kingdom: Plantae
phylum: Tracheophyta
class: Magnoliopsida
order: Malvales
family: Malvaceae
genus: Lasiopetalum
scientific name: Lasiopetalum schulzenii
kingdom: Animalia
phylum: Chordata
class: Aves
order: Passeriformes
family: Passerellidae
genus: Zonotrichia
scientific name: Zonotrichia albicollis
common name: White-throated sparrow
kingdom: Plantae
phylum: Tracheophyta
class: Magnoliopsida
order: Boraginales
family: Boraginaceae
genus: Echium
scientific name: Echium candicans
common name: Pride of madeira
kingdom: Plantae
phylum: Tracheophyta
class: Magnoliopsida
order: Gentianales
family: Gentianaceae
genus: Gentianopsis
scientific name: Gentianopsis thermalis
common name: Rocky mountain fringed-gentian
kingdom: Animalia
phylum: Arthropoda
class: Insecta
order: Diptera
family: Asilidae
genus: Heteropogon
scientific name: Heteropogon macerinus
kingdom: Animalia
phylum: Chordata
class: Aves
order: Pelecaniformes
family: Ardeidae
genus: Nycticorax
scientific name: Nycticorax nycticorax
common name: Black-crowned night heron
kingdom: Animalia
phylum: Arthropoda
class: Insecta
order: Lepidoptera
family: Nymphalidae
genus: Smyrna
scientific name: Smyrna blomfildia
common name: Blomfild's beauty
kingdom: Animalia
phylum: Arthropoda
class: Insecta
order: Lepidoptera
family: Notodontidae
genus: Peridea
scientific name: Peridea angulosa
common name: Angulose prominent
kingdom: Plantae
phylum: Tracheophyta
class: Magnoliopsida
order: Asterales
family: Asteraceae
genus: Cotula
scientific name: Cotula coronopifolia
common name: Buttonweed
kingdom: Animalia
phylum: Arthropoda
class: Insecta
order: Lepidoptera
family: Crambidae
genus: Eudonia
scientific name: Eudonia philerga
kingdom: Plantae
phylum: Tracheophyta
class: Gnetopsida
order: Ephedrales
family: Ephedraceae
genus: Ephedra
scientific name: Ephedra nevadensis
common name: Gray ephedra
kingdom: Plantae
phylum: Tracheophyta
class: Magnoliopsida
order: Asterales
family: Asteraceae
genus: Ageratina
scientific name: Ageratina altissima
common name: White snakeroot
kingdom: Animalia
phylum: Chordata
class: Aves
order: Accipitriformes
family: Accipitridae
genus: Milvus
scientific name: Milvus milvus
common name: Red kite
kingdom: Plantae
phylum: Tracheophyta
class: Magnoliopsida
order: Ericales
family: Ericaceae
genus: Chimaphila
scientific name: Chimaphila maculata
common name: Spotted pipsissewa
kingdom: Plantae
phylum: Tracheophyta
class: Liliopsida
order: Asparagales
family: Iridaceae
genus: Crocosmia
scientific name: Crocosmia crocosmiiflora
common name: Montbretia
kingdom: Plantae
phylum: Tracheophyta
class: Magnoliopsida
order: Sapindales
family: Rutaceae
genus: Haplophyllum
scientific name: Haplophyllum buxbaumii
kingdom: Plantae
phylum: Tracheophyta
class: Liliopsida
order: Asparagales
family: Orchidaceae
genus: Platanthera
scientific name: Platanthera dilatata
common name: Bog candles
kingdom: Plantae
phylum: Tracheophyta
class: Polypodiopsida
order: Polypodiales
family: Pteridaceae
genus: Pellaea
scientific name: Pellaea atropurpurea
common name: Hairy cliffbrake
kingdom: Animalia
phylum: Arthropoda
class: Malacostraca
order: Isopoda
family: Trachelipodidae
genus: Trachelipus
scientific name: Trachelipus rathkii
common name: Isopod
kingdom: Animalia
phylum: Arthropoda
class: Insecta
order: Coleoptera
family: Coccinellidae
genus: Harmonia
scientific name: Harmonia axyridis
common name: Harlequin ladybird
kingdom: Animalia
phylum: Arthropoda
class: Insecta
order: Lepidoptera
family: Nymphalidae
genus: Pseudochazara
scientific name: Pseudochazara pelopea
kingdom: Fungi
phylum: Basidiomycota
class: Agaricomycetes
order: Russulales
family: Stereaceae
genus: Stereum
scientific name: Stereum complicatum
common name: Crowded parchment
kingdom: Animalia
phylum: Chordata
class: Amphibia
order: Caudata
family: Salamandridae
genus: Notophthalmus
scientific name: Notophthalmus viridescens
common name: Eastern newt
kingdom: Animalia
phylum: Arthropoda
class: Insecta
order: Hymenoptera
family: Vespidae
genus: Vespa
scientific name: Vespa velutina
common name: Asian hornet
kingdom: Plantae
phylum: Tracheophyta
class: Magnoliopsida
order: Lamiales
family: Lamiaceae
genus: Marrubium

▶ [Exercise details] Copy the listing above, replacing each "common name" with "vernacular name" and leaving everything else unchanged.

▶ [Output]
kingdom: Plantae
phylum: Tracheophyta
class: Magnoliopsida
order: Malvales
family: Malvaceae
genus: Lasiopetalum
scientific name: Lasiopetalum schulzenii
kingdom: Animalia
phylum: Chordata
class: Aves
order: Passeriformes
family: Passerellidae
genus: Zonotrichia
scientific name: Zonotrichia albicollis
vernacular name: White-throated sparrow
kingdom: Plantae
phylum: Tracheophyta
class: Magnoliopsida
order: Boraginales
family: Boraginaceae
genus: Echium
scientific name: Echium candicans
vernacular name: Pride of madeira
kingdom: Plantae
phylum: Tracheophyta
class: Magnoliopsida
order: Gentianales
family: Gentianaceae
genus: Gentianopsis
scientific name: Gentianopsis thermalis
vernacular name: Rocky mountain fringed-gentian
kingdom: Animalia
phylum: Arthropoda
class: Insecta
order: Diptera
family: Asilidae
genus: Heteropogon
scientific name: Heteropogon macerinus
kingdom: Animalia
phylum: Chordata
class: Aves
order: Pelecaniformes
family: Ardeidae
genus: Nycticorax
scientific name: Nycticorax nycticorax
vernacular name: Black-crowned night heron
kingdom: Animalia
phylum: Arthropoda
class: Insecta
order: Lepidoptera
family: Nymphalidae
genus: Smyrna
scientific name: Smyrna blomfildia
vernacular name: Blomfild's beauty
kingdom: Animalia
phylum: Arthropoda
class: Insecta
order: Lepidoptera
family: Notodontidae
genus: Peridea
scientific name: Peridea angulosa
vernacular name: Angulose prominent
kingdom: Plantae
phylum: Tracheophyta
class: Magnoliopsida
order: Asterales
family: Asteraceae
genus: Cotula
scientific name: Cotula coronopifolia
vernacular name: Buttonweed
kingdom: Animalia
phylum: Arthropoda
class: Insecta
order: Lepidoptera
family: Crambidae
genus: Eudonia
scientific name: Eudonia philerga
kingdom: Plantae
phylum: Tracheophyta
class: Gnetopsida
order: Ephedrales
family: Ephedraceae
genus: Ephedra
scientific name: Ephedra nevadensis
vernacular name: Gray ephedra
kingdom: Plantae
phylum: Tracheophyta
class: Magnoliopsida
order: Asterales
family: Asteraceae
genus: Ageratina
scientific name: Ageratina altissima
vernacular name: White snakeroot
kingdom: Animalia
phylum: Chordata
class: Aves
order: Accipitriformes
family: Accipitridae
genus: Milvus
scientific name: Milvus milvus
vernacular name: Red kite
kingdom: Plantae
phylum: Tracheophyta
class: Magnoliopsida
order: Ericales
family: Ericaceae
genus: Chimaphila
scientific name: Chimaphila maculata
vernacular name: Spotted pipsissewa
kingdom: Plantae
phylum: Tracheophyta
class: Liliopsida
order: Asparagales
family: Iridaceae
genus: Crocosmia
scientific name: Crocosmia crocosmiiflora
vernacular name: Montbretia
kingdom: Plantae
phylum: Tracheophyta
class: Magnoliopsida
order: Sapindales
family: Rutaceae
genus: Haplophyllum
scientific name: Haplophyllum buxbaumii
kingdom: Plantae
phylum: Tracheophyta
class: Liliopsida
order: Asparagales
family: Orchidaceae
genus: Platanthera
scientific name: Platanthera dilatata
vernacular name: Bog candles
kingdom: Plantae
phylum: Tracheophyta
class: Polypodiopsida
order: Polypodiales
family: Pteridaceae
genus: Pellaea
scientific name: Pellaea atropurpurea
vernacular name: Hairy cliffbrake
kingdom: Animalia
phylum: Arthropoda
class: Malacostraca
order: Isopoda
family: Trachelipodidae
genus: Trachelipus
scientific name: Trachelipus rathkii
vernacular name: Isopod
kingdom: Animalia
phylum: Arthropoda
class: Insecta
order: Coleoptera
family: Coccinellidae
genus: Harmonia
scientific name: Harmonia axyridis
vernacular name: Harlequin ladybird
kingdom: Animalia
phylum: Arthropoda
class: Insecta
order: Lepidoptera
family: Nymphalidae
genus: Pseudochazara
scientific name: Pseudochazara pelopea
kingdom: Fungi
phylum: Basidiomycota
class: Agaricomycetes
order: Russulales
family: Stereaceae
genus: Stereum
scientific name: Stereum complicatum
vernacular name: Crowded parchment
kingdom: Animalia
phylum: Chordata
class: Amphibia
order: Caudata
family: Salamandridae
genus: Notophthalmus
scientific name: Notophthalmus viridescens
vernacular name: Eastern newt
kingdom: Animalia
phylum: Arthropoda
class: Insecta
order: Hymenoptera
family: Vespidae
genus: Vespa
scientific name: Vespa velutina
vernacular name: Asian hornet
kingdom: Plantae
phylum: Tracheophyta
class: Magnoliopsida
order: Lamiales
family: Lamiaceae
genus: Marrubium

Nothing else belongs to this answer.